Your cover is a marketing asset, not a decoration. In online retail environments, books are displayed at thumbnail size, which means professional, genre-appropriate design matters enormously.

If you're not a trained graphic designer, hiring a professional cover designer is one of the highest-return investments in the process. Premade covers (pre-designed, sold with title customization) offer a middle ground for budget-conscious authors.

Tools like Canva are widely accessible, but covers that don't match genre conventions tend to underperform — even if they look attractive.

Choosing a Distribution Platform 🌐

This is where most new authors get confused by the options. The major self-publishing platforms are:

  • Amazon KDP (Kindle Direct Publishing) — dominant for eBooks and print-on-demand paperbacks; offers expanded royalties if you enroll exclusively in Kindle Unlimited
  • IngramSpark — preferred for wider print distribution to bookstores and libraries; requires setup fees but reaches more retail channels
  • Draft2Digital — aggregator that distributes eBooks to Apple Books, Kobo, Barnes & Noble, and others from one upload
  • Smashwords (now merged with Draft2Digital) — similar aggregator model
  • Barnes & Noble Press — direct publishing to B&N's platform

Wide vs. exclusive is the central strategic decision. Publishing exclusively on Amazon (via KDP Select) gives access to Kindle Unlimited subscription revenue and certain promotional tools. Going wide — distributing across multiple platforms — reduces dependence on a single retailer and reaches different reader demographics.

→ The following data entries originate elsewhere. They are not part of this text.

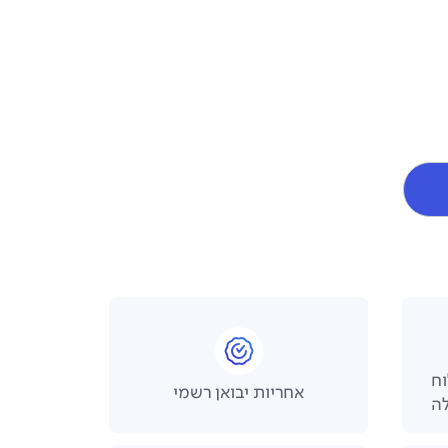
 משלוח
אחריות יבואן רשמי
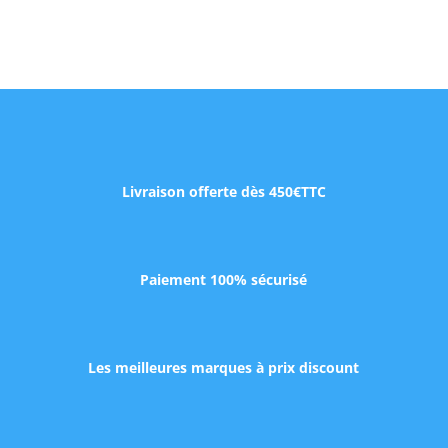
Livraison offerte dès 450€TTC
Paiement 100% sécurisé
Les meilleures marques à prix discount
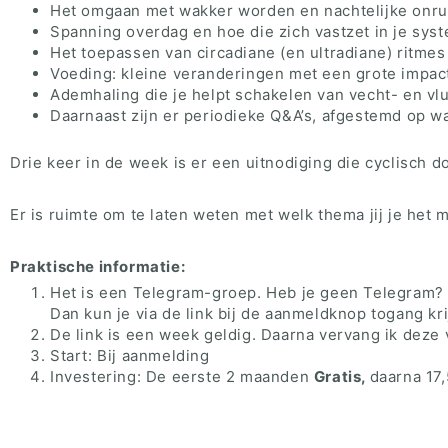
Het omgaan met wakker worden en nachtelijke onru
Spanning overdag en hoe die zich vastzet in je sys
Het toepassen van circadiane (en ultradiane) ritmes 
Voeding: kleine veranderingen met een grote impact
Ademhaling die je helpt schakelen van vecht- en vlu
Daarnaast zijn er periodieke Q&A’s, afgestemd op wa
Drie keer in de week is er een uitnodiging die cyclisch d
Er is ruimte om te laten weten met welk thema jij je het 
Praktische informatie:
Het is een Telegram-groep. Heb je geen Telegram? 
Dan kun je via de link bij de aanmeldknop togang kr
De link is een week geldig. Daarna vervang ik deze 
Start: Bij aanmelding
Investering: De eerste 2 maanden
Gratis,
daarna 17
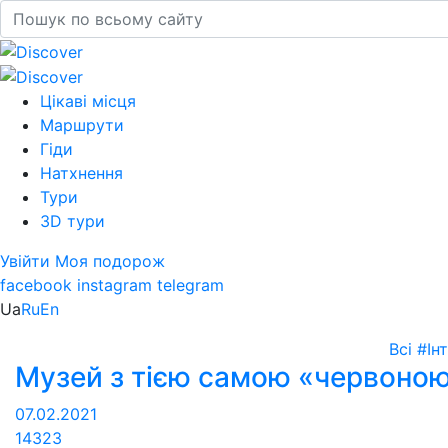
Цікаві місця
Маршрути
Гіди
Натхнення
Тури
3D тури
Увійти
Моя подорож
facebook
instagram
telegram
Ua
Ru
En
Всі
#Ін
Музей з тією самою «червоно
07.02.2021
14323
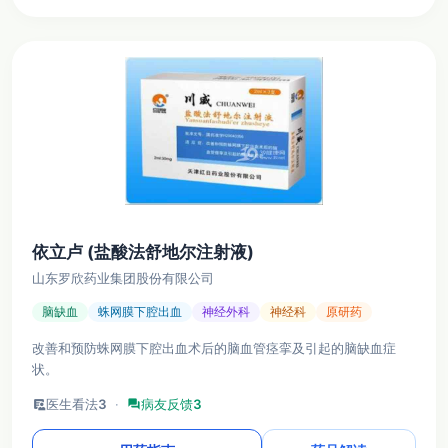
依立卢 (盐酸法舒地尔注射液)
山东罗欣药业集团股份有限公司
脑缺血
蛛网膜下腔出血
神经外科
神经科
原研药
改善和预防蛛网膜下腔出血术后的脑血管痉挛及引起的脑缺血症
状。
clinical_notes
医生看法
3
·
forum
病友反馈
3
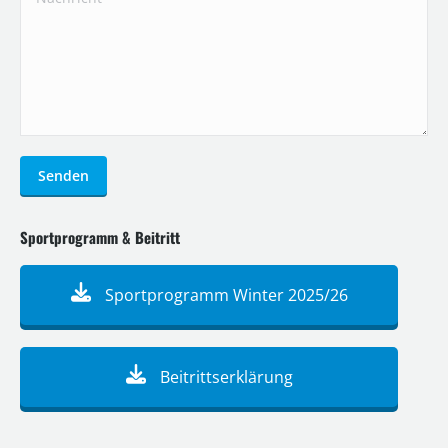
Senden
Sportprogramm & Beitritt
Sportprogramm Winter 2025/26
Beitrittserklärung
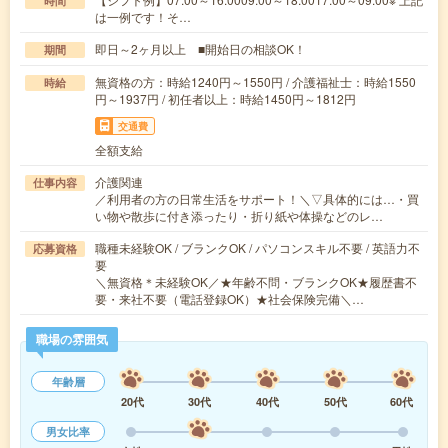
時間
は一例です！そ…
即日～2ヶ月以上 ■開始日の相談OK！
期間
無資格の方：時給1240円～1550円 / 介護福祉士：時給1550
時給
円～1937円 / 初任者以上：時給1450円～1812円
交通費
全額支給
介護関連
仕事内容
／利用者の方の日常生活をサポート！＼▽具体的には…・買
い物や散歩に付き添ったり・折り紙や体操などのレ…
職種未経験OK / ブランクOK / パソコンスキル不要 / 英語力不
応募資格
要
＼無資格＊未経験OK／★年齢不問・ブランクOK★履歴書不
要・来社不要（電話登録OK）★社会保険完備＼…
職場の雰囲気
年齢層
20代
30代
40代
50代
60代
男女比率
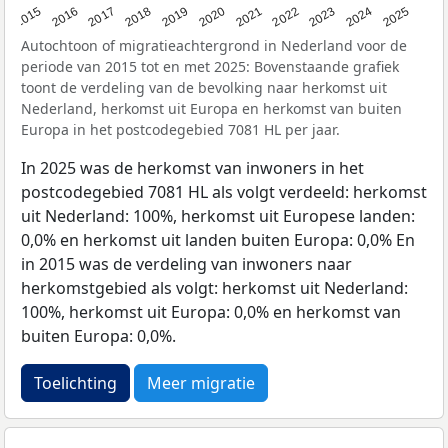
2019
2022
2017
2025
2020
2015
2023
2018
2021
2016
2024
Autochtoon of migratieachtergrond in Nederland voor de
periode van 2015 tot en met 2025: Bovenstaande grafiek
toont de verdeling van de bevolking naar herkomst uit
Nederland, herkomst uit Europa en herkomst van buiten
Europa in het postcodegebied 7081 HL per jaar.
In 2025 was de herkomst van inwoners in het
postcodegebied 7081 HL als volgt verdeeld: herkomst
uit Nederland: 100%, herkomst uit Europese landen:
0,0% en herkomst uit landen buiten Europa: 0,0% En
in 2015 was de verdeling van inwoners naar
herkomstgebied als volgt: herkomst uit Nederland:
100%, herkomst uit Europa: 0,0% en herkomst van
buiten Europa: 0,0%.
Toelichting
Meer migratie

Neither approach is universally better. Fiction authors in popular genres often benefit from KDP Select's Kindle Unlimited readership. Non-fiction, niche topics, and authors building long-term platform often do better wide.

ISBNs, Copyright, and the Business Side

An ISBN (International Standard Book Number) identifies your book in retail and library systems. In the US, ISBNs are purchased through Bowker. Amazon KDP provides a free ISBN, but it lists the publisher as KDP — not your name or imprint. If establishing your own publishing imprint matters to you, purchasing your own ISBNs is worth considering.

Copyright in most countries is automatic upon creation, but registering with the US Copyright Office provides legal protection if infringement occurs.

Many self-published authors eventually set up a simple business entity (LLC or sole proprietorship) to manage royalty income, though this varies widely by country and personal circumstances.

Where Individual Situations Diverge

The process above applies broadly — but outcomes differ significantly based on factors that are specific to each author:

  • Genre shapes platform strategy, cover conventions, pricing norms, and whether Kindle Unlimited is worth the exclusivity trade-off
  • Technical comfort determines whether you'll format yourself or outsource it
  • Budget affects which editing, design, and distribution services are accessible
  • Goals — passive income, building a readership, supplementing a speaking career, or simply having a book in print — lead to completely different decisions about marketing investment and distribution breadth
  • Print vs. digital vs. audiobook each adds its own workflow and platform requirements

The mechanics of self-publishing are learnable and well-documented. What varies is how each piece of the process fits — or doesn't fit — your specific book, audience, and resources.